PROVIDED DATA

Start of Block

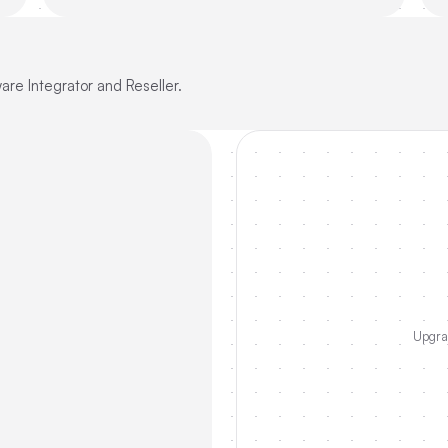
re Integrator and Reseller.
Upgrad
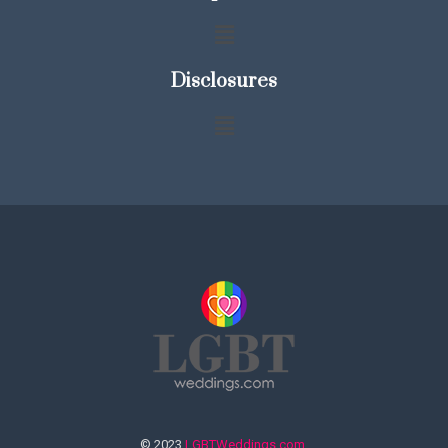
Disclosures
© 2023
LGBTWeddings.com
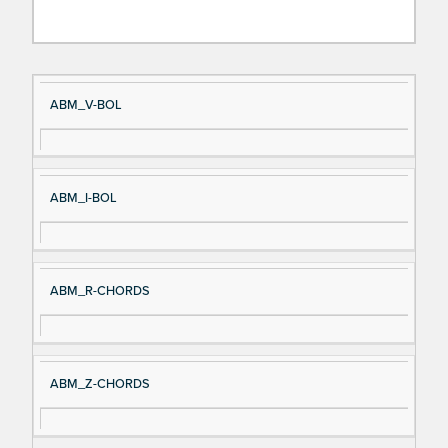
Si
D
ABM_V-BOL
gn
es
al
cri
N
pt
ABM_I-BOL
a
io
m
n
e
ABM_R-CHORDS
ABM_Z-CHORDS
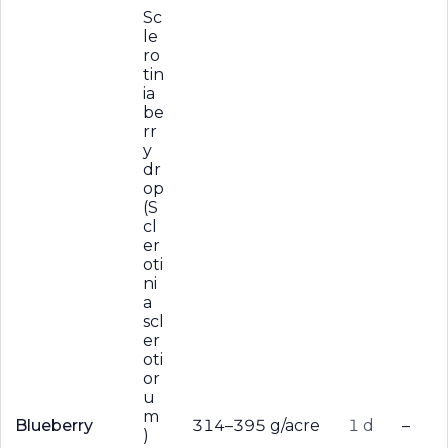
Sc
le
ro
tin
ia
be
rr
y
dr
op
(S
cl
er
oti
ni
a
scl
er
oti
or
u
m
Blueberry
314–395 g/acre
1 d
–
)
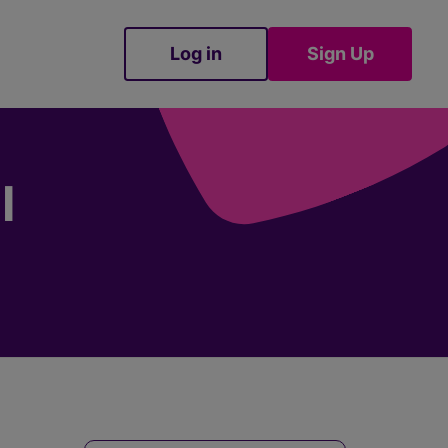
Log in
Sign Up
Sign Up
I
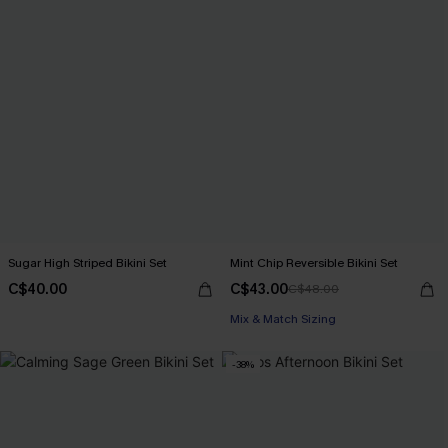
Sugar High Striped Bikini Set
Mint Chip Reversible Bikini Set
C$40.00
C$43.00
C$48.00
Mix & Match Sizing
-38%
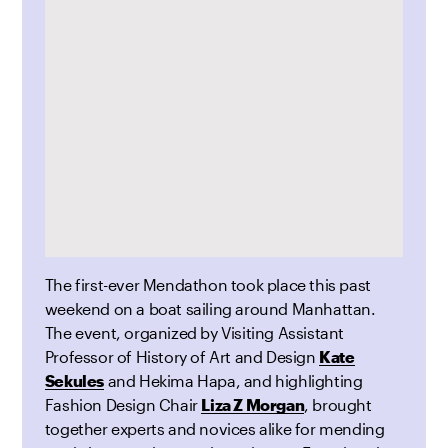
The first-ever Mendathon took place this past
weekend on a boat sailing around Manhattan.
The event, organized by Visiting Assistant
Professor of History of Art and Design
Kate
Sekules
and Hekima Hapa, and highlighting
Fashion Design Chair
Liza Z Morgan
, brought
together experts and novices alike for mending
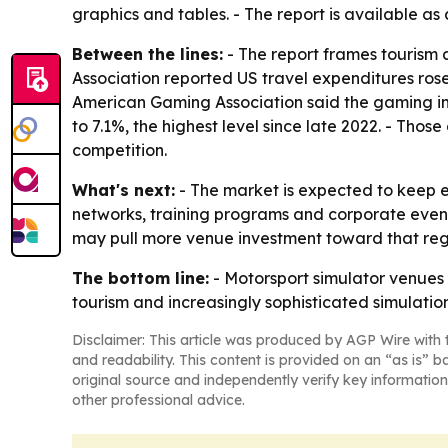
graphics and tables. - The report is available as
Between the lines:
- The report frames tourism 
Association reported US travel expenditures rose
American Gaming Association said the gaming ind
to 7.1%, the highest level since late 2022. - Th
competition.
What's next:
- The market is expected to keep 
networks, training programs and corporate event
may pull more venue investment toward that regi
The bottom line:
- Motorsport simulator venues 
tourism and increasingly sophisticated simulatio
Disclaimer: This article was produced by AGP Wire with t
and readability. This content is provided on an “as is” b
original source and independently verify key information
other professional advice.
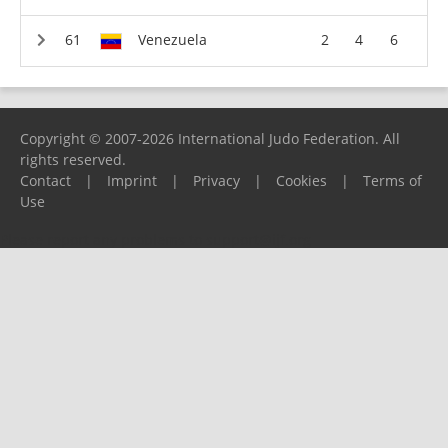
Venezuela
2
4
6
Copyright © 2007-2026 International Judo Federation. All
rights reserved.
Contact
|
Imprint
|
Privacy
|
Cookies
|
Terms of
Use
Please report any problems to
support@ijf.org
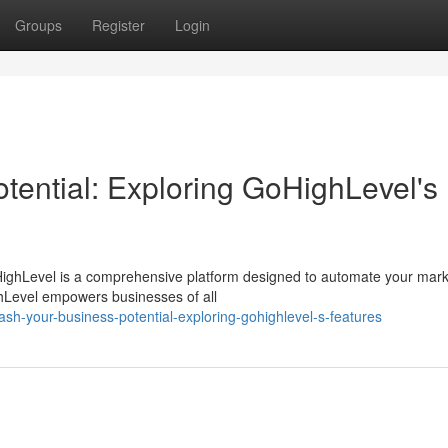
Groups
Register
Login
tential: Exploring GoHighLevel's
ighLevel is a comprehensive platform designed to automate your mark
ighLevel empowers businesses of all
h-your-business-potential-exploring-gohighlevel-s-features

End of Block

WORK ORDER
For the string "your", count the matching lines in the listing and give that number by itself.

REPLY
2